The Pecos River starts in New Mexico and flows into Texas. In 2014, as a tropical storm threatened to flood the Texas portion of the Basin, the State of Texas asked New Mexico to store Pecos River water in a reservoir in New Mexico. A few months later, New Mexico released the water, but reduced the quantity by 6.8 billion gallons of water to offset water that had evaporated. Texas challenged that offset in the Supreme Court. Texas lost. Texas spent seven years fighting over evaporated water, even though the Court found that the law “easily resolves this case” in New Mexico’s favor.
As a metaphor about fights between states over water, a struggle over evaporated water conveys how desperate states have become as climate change diminishes flows in western rivers. Texas v. New Mexico teaches another lesson, if the states needed one, that litigation is an expensive, time-consuming, and uncertain route for resolving water disputes.
The process of evaporation provides most of the Earth’s fresh water. The sun’s heat changes liquid ocean water into a gas, which turns back into a liquid when it flows over land and precipitates out as rain or snow. Even though evaporation is fundamental to water supplies, it has rarely played a role in water policy.

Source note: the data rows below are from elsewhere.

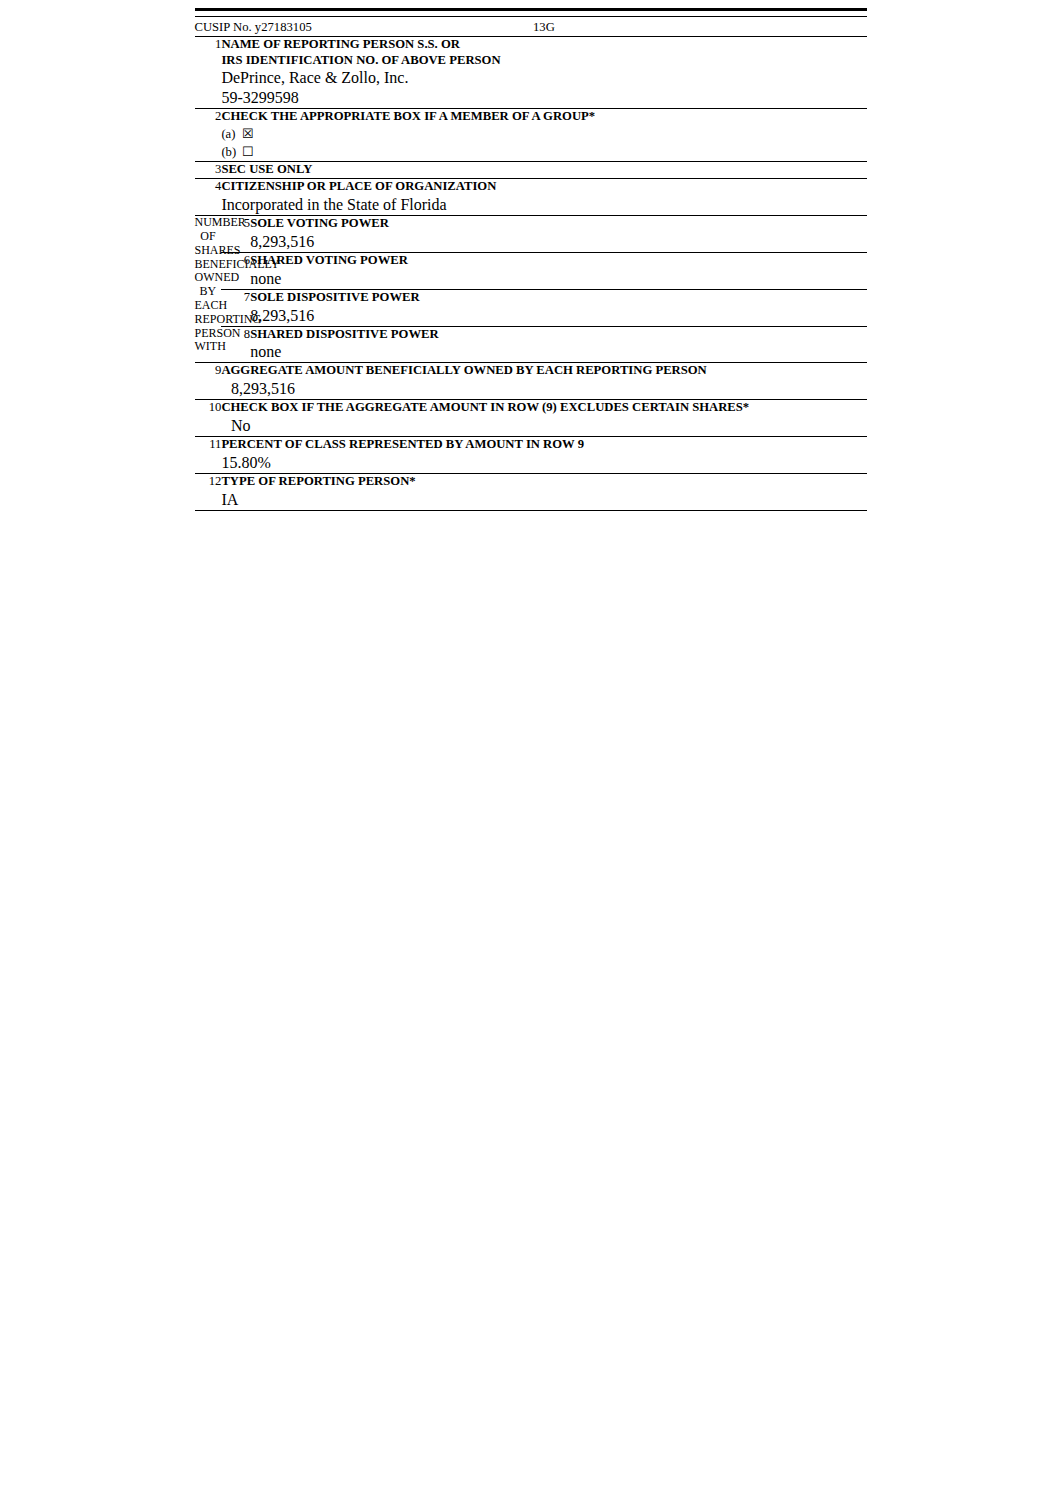| CUSIP No. y27183105 | 13G |
| 1 | NAME OF REPORTING PERSON S.S. OR IRS IDENTIFICATION NO. OF ABOVE PERSON |
| | DePrince, Race & Zollo, Inc. 59-3299598 |
| 2 | CHECK THE APPROPRIATE BOX IF A MEMBER OF A GROUP* |
| | (a) ☒ (b) ☐ |
| 3 | SEC USE ONLY |
| 4 | CITIZENSHIP OR PLACE OF ORGANIZATION |
| | Incorporated in the State of Florida |
| NUMBER OF SHARES BENEFICIALLY OWNED BY EACH REPORTING PERSON WITH | / 5 / SOLE VOTING POWER / / / 8,293,516 / / 6 / SHARED VOTING POWER / / / none / / 7 / SOLE DISPOSITIVE POWER / / / 8,293,516 / / 8 / SHARED DISPOSITIVE POWER / / / none / |
| 9 | AGGREGATE AMOUNT BENEFICIALLY OWNED BY EACH REPORTING PERSON |
| | 8,293,516 |
| 10 | CHECK BOX IF THE AGGREGATE AMOUNT IN ROW (9) EXCLUDES CERTAIN SHARES* |
| | No |
| 11 | PERCENT OF CLASS REPRESENTED BY AMOUNT IN ROW 9 |
| | 15.80% |
| 12 | TYPE OF REPORTING PERSON* |
| | IA |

The most notable failure to calculate evaporation losses concerns the Colorado River. The seven Colorado River Basin States and the Republic of Mexico have rights to 16.5 million acre feet of water (MAF) a year (an acre foot is roughly enough water to flood a football field to a depth of a foot). In the 1970s, tree-ring scientists determined that the actual flow in the River over the last 500 years was only 14 MAF. Legal rights exceed wet water!
Other scientists more recently measured evaporation losses off the Colorado River’s two huge reservoirs, Lakes Mead and Powell. With a combined surface area of more than 500 square miles, the lakes lose approximately 1.6 MAF a year to evaporation. As water levels in the lakes have declined during the drought of the last two decades, a proposal surfaced to reduce evaporation losses by draining Lake Powell and moving the water into Lake Mead.
The failure to understand the powerful role of evaporation has impeded efforts to promote water harvesting, that is, capturing runoff from roofs and other impermeable surfaces. Utah and Colorado have limited water harvesting on the theory that the runoff would end up in rivers where prior appropriators have senior rights to it. But studies have shown that water harvesting captures water that would have evaporated.
Evaporation can have serious consequences for water supplies. Consider a disturbing trend on the Great Lakes, the largest freshwater system in the world. Ice cover has declined by 71 percent over the last 50 years. The loss of ice cover exposes more surface water to evaporation loss. In the fall and winter, evaporation rates often exceed 1/2 inch per day. Doesn’t sound like much. But every 1/2 inch equals 820 billion gallons of water. The Great Lakes States need to factor these losses into their water plans.
Most recently, engineers have proposed installing solar panels above California’s 4,000 miles of canals. Covering the canals would reduce evaporation and save enough water to irrigate 50,000 acres of farmland. Other recent projects have floated solar panels on wastewater treatment ponds.
In a warming, water-stressed world, federal and state water agencies need to identify places where evaporation compromises water supplies and develop methods to mitigate or adapt to the inevitable process of evaporation.